| Data in this exercise |
* Start *

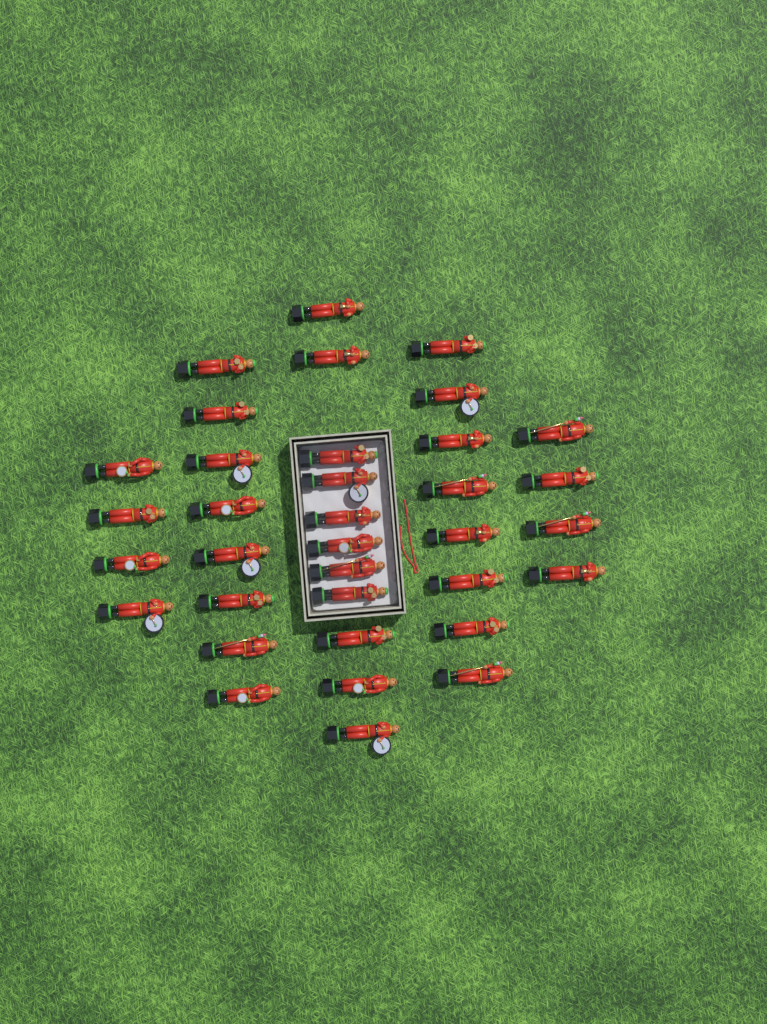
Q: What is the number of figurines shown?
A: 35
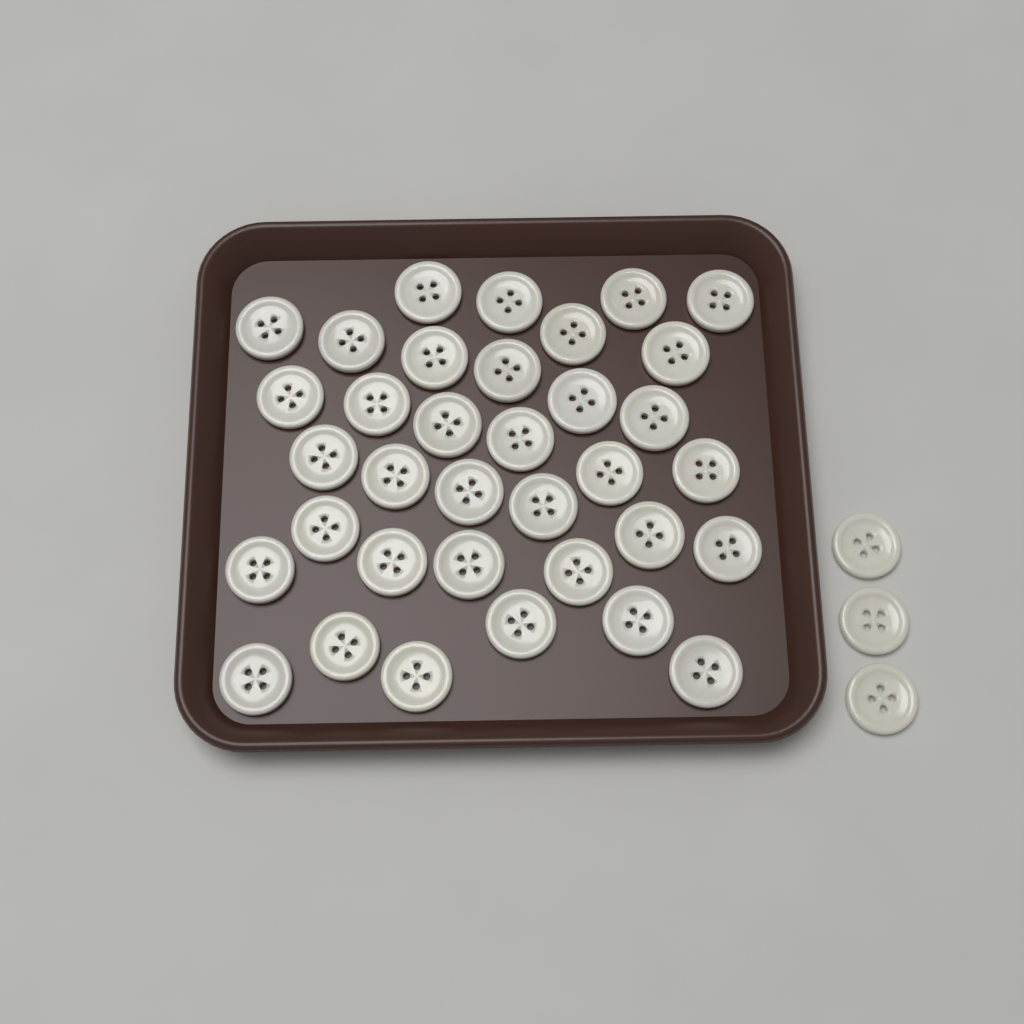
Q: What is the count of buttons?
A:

* End *
* Start *

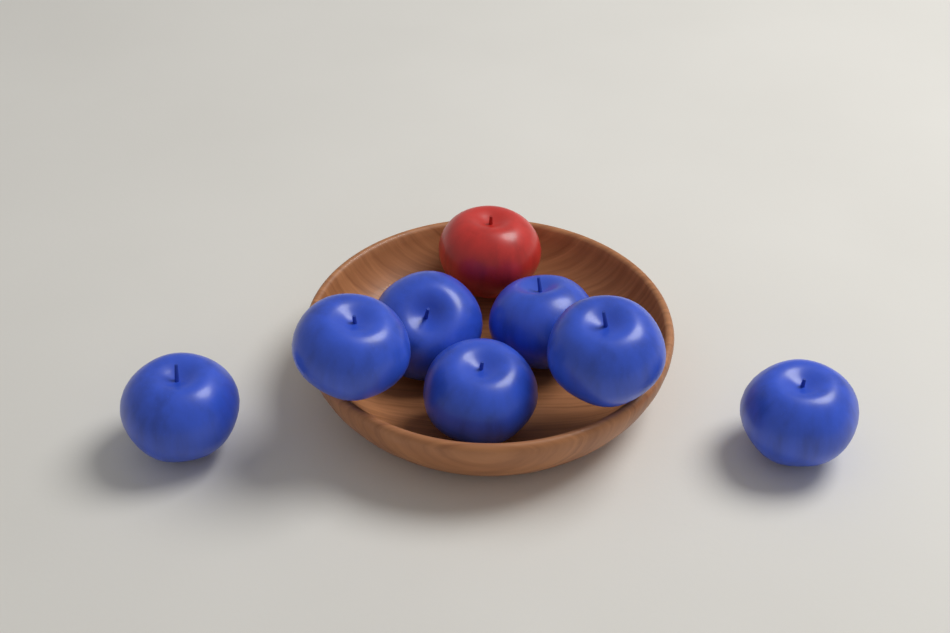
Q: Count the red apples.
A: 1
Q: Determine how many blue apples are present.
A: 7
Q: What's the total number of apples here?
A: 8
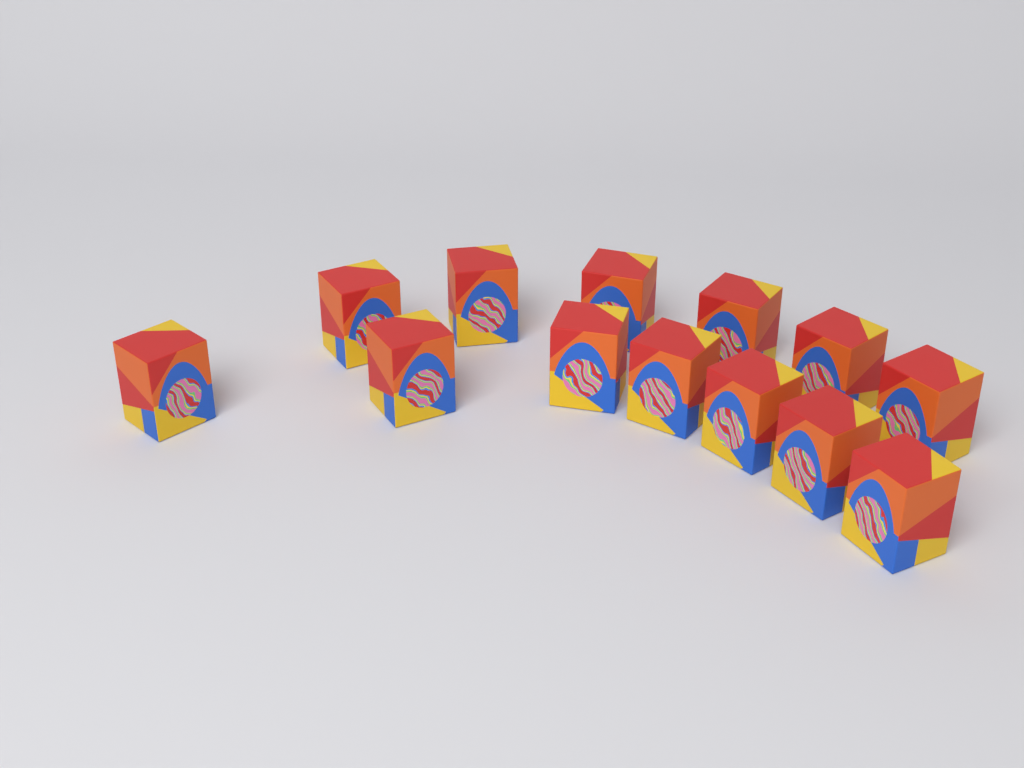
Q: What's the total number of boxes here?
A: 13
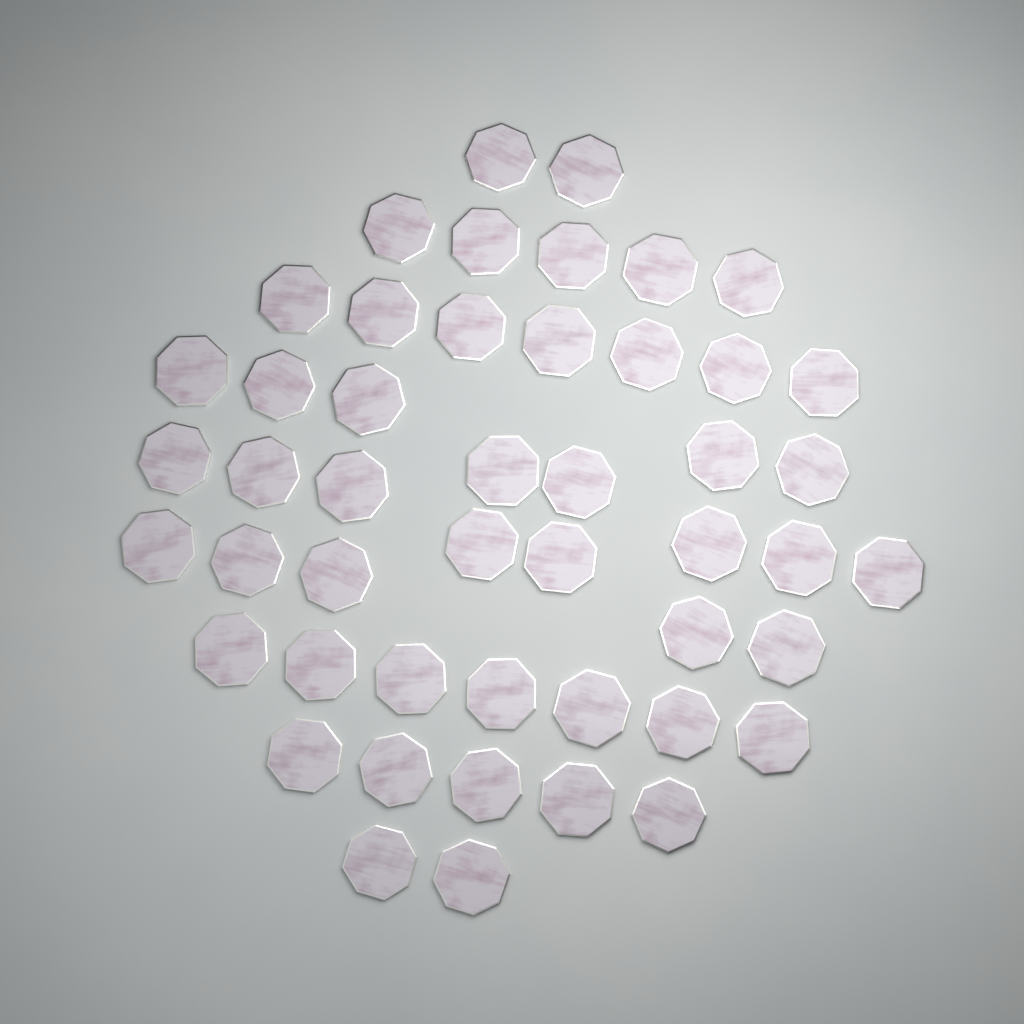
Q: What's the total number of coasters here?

* End *
* Start *

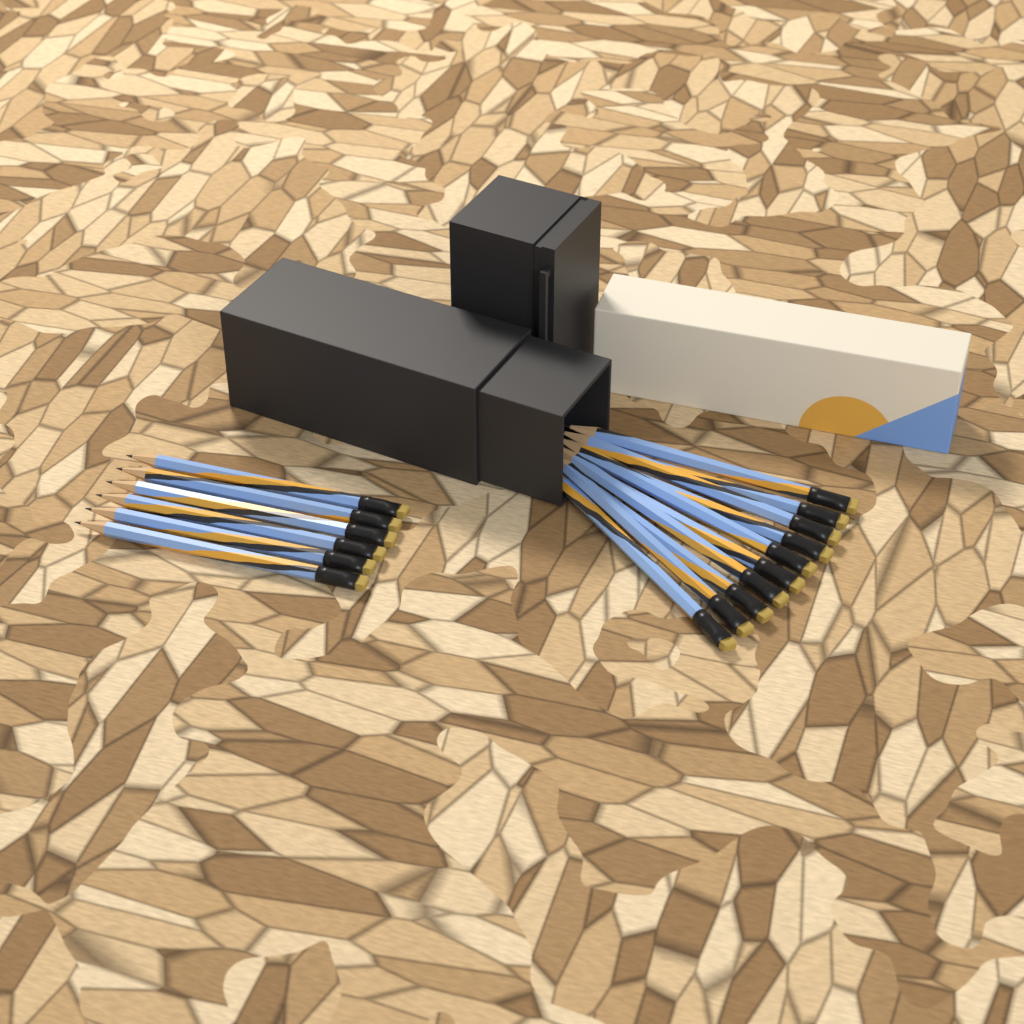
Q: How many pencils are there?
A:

* End *

| Work to be completed |
Display each line of the listing above that contains the word "total".

| Task response |
Q: What's the total number of apples here?
Q: What's the total number of boxes here?
Q: What's the total number of coasters here?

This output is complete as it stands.